My words are silence. Orpheus plays to the Shades.’
II
Early, taught by Greece,
He sought the heroic in man. Apollo
Played to him. That gold fleece
Moved on the water; and the host
Of Homer’s heroes moved. A lost
Age compelled him. He must follow,
Source of Promethean fire,
Source of the Danube’s waterfall,
The godlike: great desire,
Glorious Heracles’ feet,
With tiger and vine in thrall
Where the West and Asia meet.
There sprang from ancient silence
Music of gods, the clash on rocks of seas.

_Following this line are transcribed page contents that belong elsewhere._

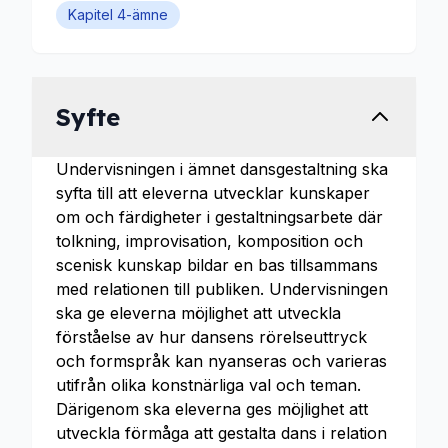
Kapitel 4-ämne
Syfte
Undervisningen i ämnet dansgestaltning ska
syfta till att eleverna utvecklar kunskaper
om och färdigheter i gestaltningsarbete där
tolkning, improvisation, komposition och
scenisk kunskap bildar en bas tillsammans
med relationen till publiken. Undervisningen
ska ge eleverna möjlighet att utveckla
förståelse av hur dansens rörelseuttryck
och formspråk kan nyanseras och varieras
utifrån olika konstnärliga val och teman.
Därigenom ska eleverna ges möjlighet att
utveckla förmåga att gestalta dans i relation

He saw those silver islands,
And he heard Mnemosyne’s
Lament for Achilles and Ajax, Ajax dead
In the grotto by the sea-bed.
His eyes beyond Greece beheld
At the end of the poem ‘Bread and Wine’
The torch the Syrian held
Awakening through the divine
Love, that ancient keep
Where the old gods fell asleep.
Late, caught up by a genius,
Borne over streams and dawn’s strange lands,
Their peaks flowering in Asia’s flame,
Seeking John, the witness,
To Patmos, the last island,
He in a vision came.
The lightning held him.
He thought to have seen God’s face in youth
As John beheld Him,
But saw, where ages converged, the sign
Single and forever,
Poured to the dust like wine.
This was the bridal feast
Where Greece, by Christus’ lightning stripped,
With Asia and the East
Met in love’s utmost wish.
And the Baptist’s head in the dish
Shone like unfading script.
All stood at the bridal feast
Changed by the downward-pointing sign.
The deepest joy was released
By the deepest shadow in death.
‘Since Christ, like morning mist
Are the names of the souls of breath.’
III
He saw Dionysus clear from the forge of Vulcan,
Birthplace of wonders, flash of the deathless moment.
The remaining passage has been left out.